BlueIris Posted May 13, 2014 Posted May 13, 2014 I hope your girlfriend stops feeling hurt. Every single person needs to understand that THEY choose who to partner with. Your girlfriend just validated herself and her ability to make good choices. Good for her.
acrosstheuniverse Posted May 13, 2014 Posted May 13, 2014 Some people find it difficult to break free from, there's a sense that you're walking around a shopping mall full of available men. There might always be somebody better around the corner, somebody more compatible... I never get that sense because I've dated enough people OLD to know that when you find somebody good, you hold onto them! But this guy sounds like he's just not that into your friend. If he was into her he would be nailing it down rather than backtracking weeks into seeing her and reminding her she can go back on the market. And then texting her to 'be upfront' he's basically letting her know to expect this stuff from him, and he isn't too bothered whether it puts her off or not because he's moved on. Good for her sacking him off and not accepting ****ty treatment. 1
Phantom888 Posted May 13, 2014 Posted May 13, 2014 Online dating can be addictive if you get a high from meeting new people, having sex with different people, and trying new things. It's like you have the choice to be eternally in the "honeymoon" phase with people, and as soon as that feeling ends you move on. A lot of people use OLD like that, and it is quite exciting in the beginning. I experienced that, and after a period of time, I prefer to be in a relationship because I feel more secure, and I don't use condoms during sex.

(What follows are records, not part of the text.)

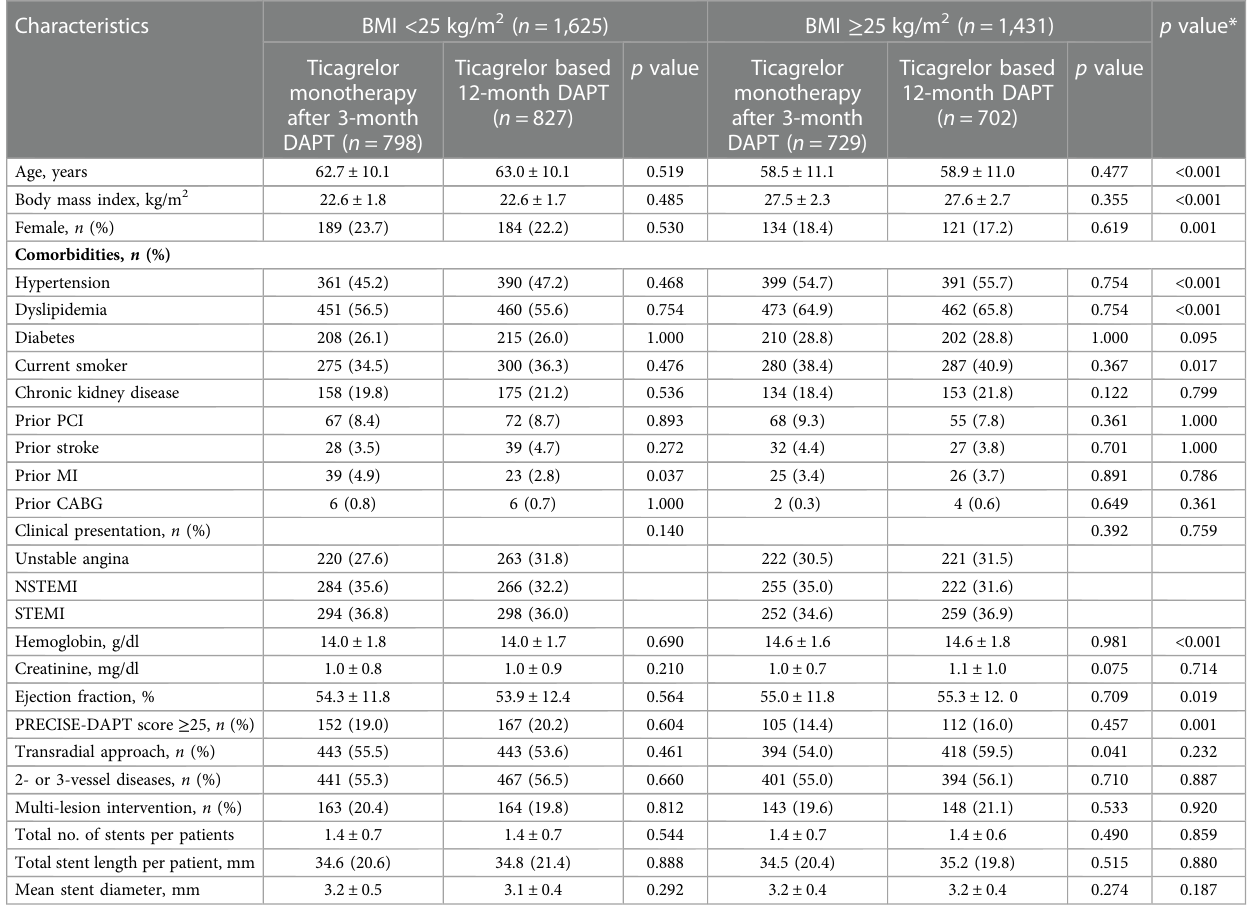
TABLE 1 Baseline characteristics according to the pre-speci fi ed BMI subgroups and antiplatelet strategy. Characteristics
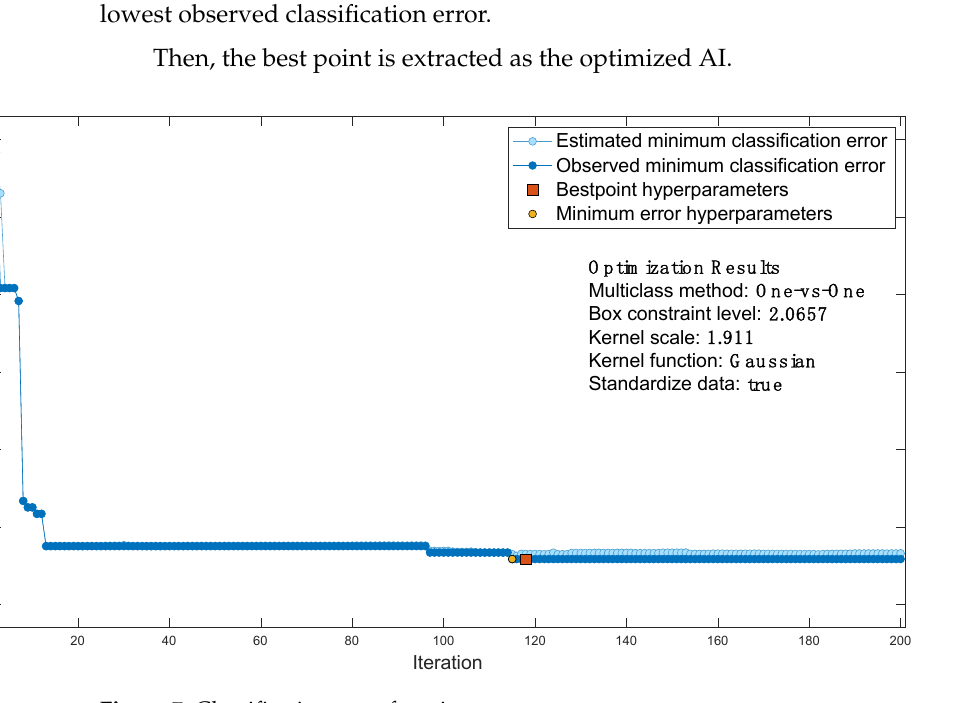
Figure 8. Confusion matrix. It is worth noting that a distinction should be made between the different types of errors: the error in the upper triangular matrix corresponds to an overestimation of the actual damage, which would lead to false alarms in real applications, while the errors in the lower triangular matrix are associated with an underestimation of the actual damage, which may lead to missed alarms. While these two types of errors are the same in terms of damage quantification, they can have very different consequences: a false alarm is costly because of the inconvenience it causes, while a missed alarm can jeopardize the safety of the work and people. Based on these considerations, it is interesting to define how to translate these technical observations so that AI can learn from them. The solution found is to insert penalties during the learning phase that limit the number of missed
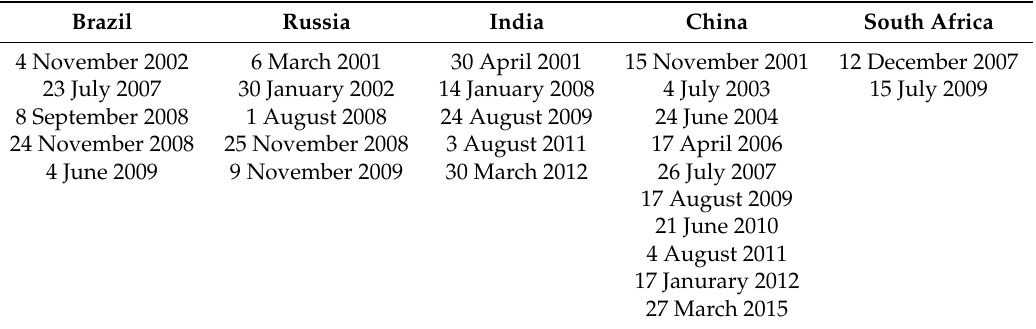
Table 2. Volatility breaks dates identified by the binary segmentation with a K 2 test.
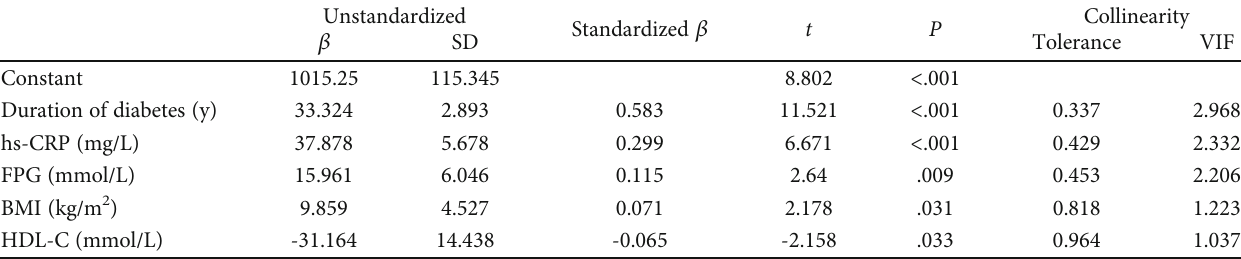
Table 3: Multivariate regression analysis for factors in fl uencing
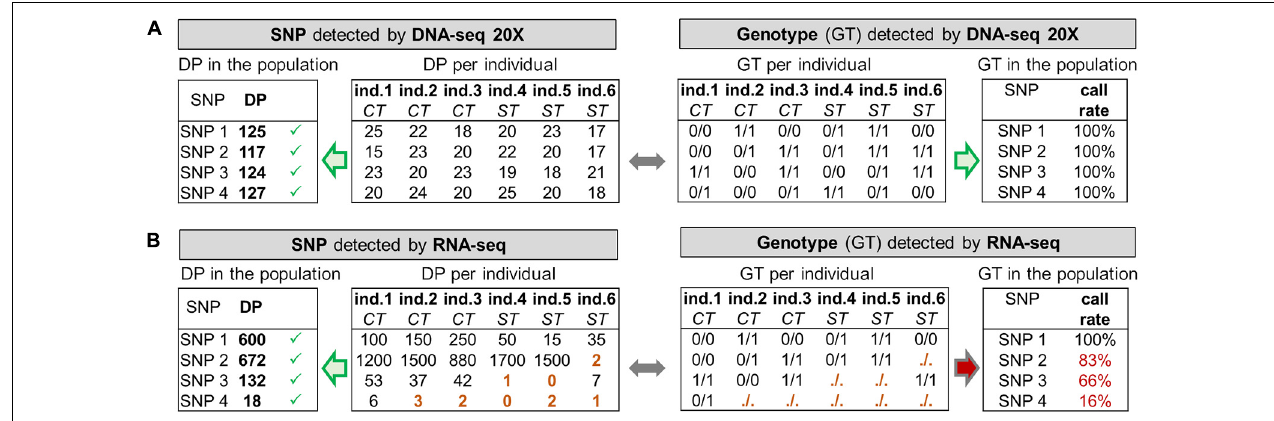
FIGURE 1 | Toy example with simulated data illustrating the need for read depth (DP) filters in RNA-seq and differences with DNA-seq. (A) DNA-seq data offers a globally homogeneous genome coverage (20X in our case), all SNPs are therefore detected by GATK at the individual level with a DP of 20 reads on average ( “DP per individual” ), and at the population level with a DP of 6 × 20 = 120 reads on average ( “DP in the population resulting from the addition of ”DP per individual”) . All genotypes (GT) can therefore be computed at the individual level ( “GT per individual” ), resulting in a genotype call rate of 100% for every SNP ( “GT in the population” ). (B) RNA-seq data offers a heterogeneous coverage of the genome depending on the expression of the genes harboring the SNPs. At the population level, 4 SNPs having a sufficiently high DP are detected by GATK. At the individual level, SNP 1 shows good read coverage across all samples whereas SNP 3 is on a gene that has a lower expression, in particular in the stress (ST) condition compared to the control (CT). SNP 4 is on an overall very lowly expressed gene. In terms of genotype (GT) per individual , some cannot be provided by GATK (noted “./.”) because of a too low DP (i.e., 5 reads, see brown GT and DP) and are not considered for the GT call rate. For SNP 3, most of the individuals from the ST condition have no GT and for SNP 4, only one GT is called whereas in both case the SNP is detected at the population-level. “GT in the population” provides for each SNP their call-rate for the genotypes (CR): SNP 1 has 100% of the samples with a GT whereas SNP 4 has 16% and cannot be used to compute meaningful genotype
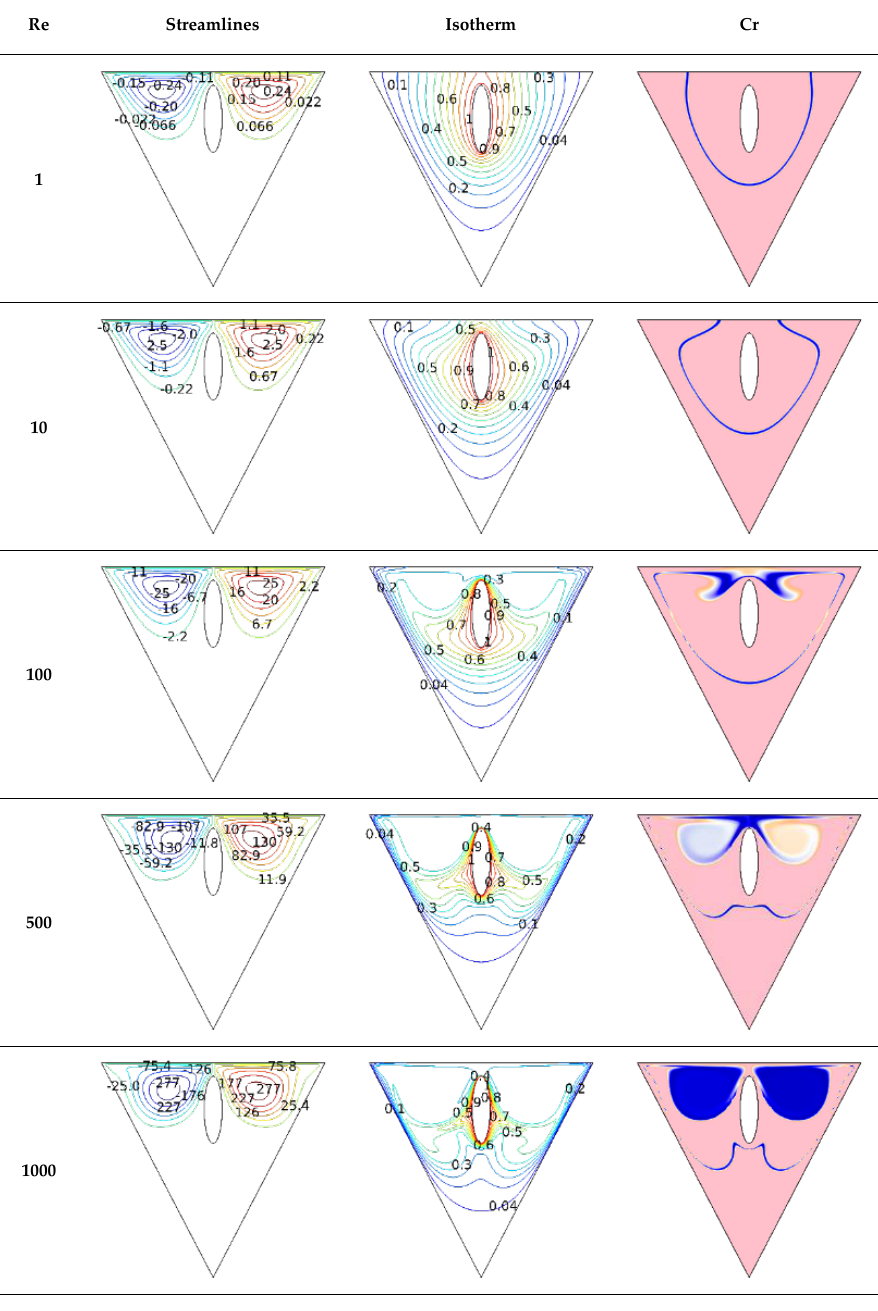
Figure 3. Features of the streamlines ( left ), isotherms ( middle ) and capacity ratio of NECPCM ( right ) for various values of Re. (The negative and positive sign numbers in the streamlines represent the direction and strength of flow, while the numbers in the isotherms mean the heating level.) In Figure 4, the inner-elliptic shape is inclined by various angles 𝛾 = 0,30,60,90 . The impacts of this rotation on the flow features, temperature and 𝐶𝑟 distributions are examined using this illustration. Various configurations for the streamlines are seen as 𝛾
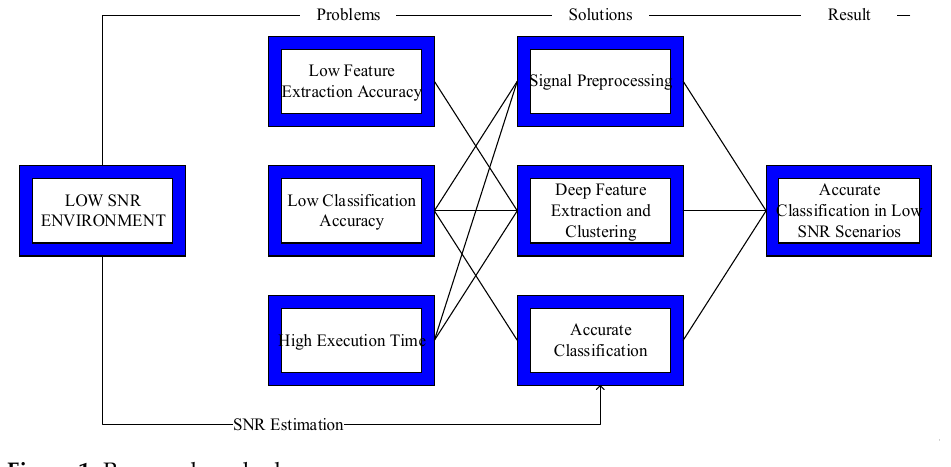
Figure 1. Proposed work plan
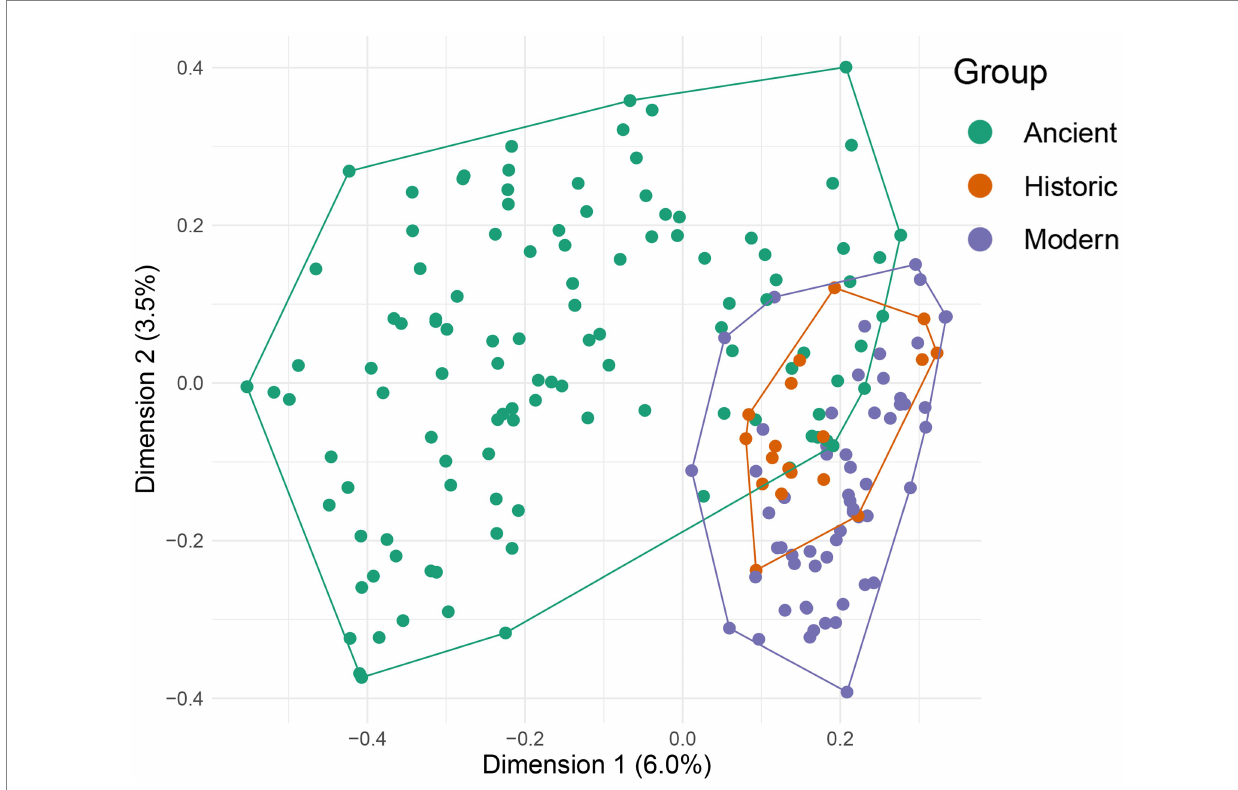
FIGURE 6 Classical MDA (PcOA) ordination of all observations for all genes (excluding palynomorph data, presence absence only) based on Bray-Curtis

Bruce Leigh Posted May 13, 2014 Posted May 13, 2014 If he is online everyday that is a clear indicator he is keeping his options open. Isn't that the nature of OLD though? At least in the early stages of dating someone you find on there? Never tried OLD so i can't really speak from experience.
Author skela Posted May 13, 2014 Author Posted May 13, 2014 Isn't that the nature of OLD though? At least in the early stages of dating someone you find on there? Never tried OLD so i can't really speak from experience. I guess it so but he specifically told her he wasn't interested in being with anyone else. Not communicating with or going out with anyone else. Even when she said look if you want to still date other people just don't lie to me and tell me you are not.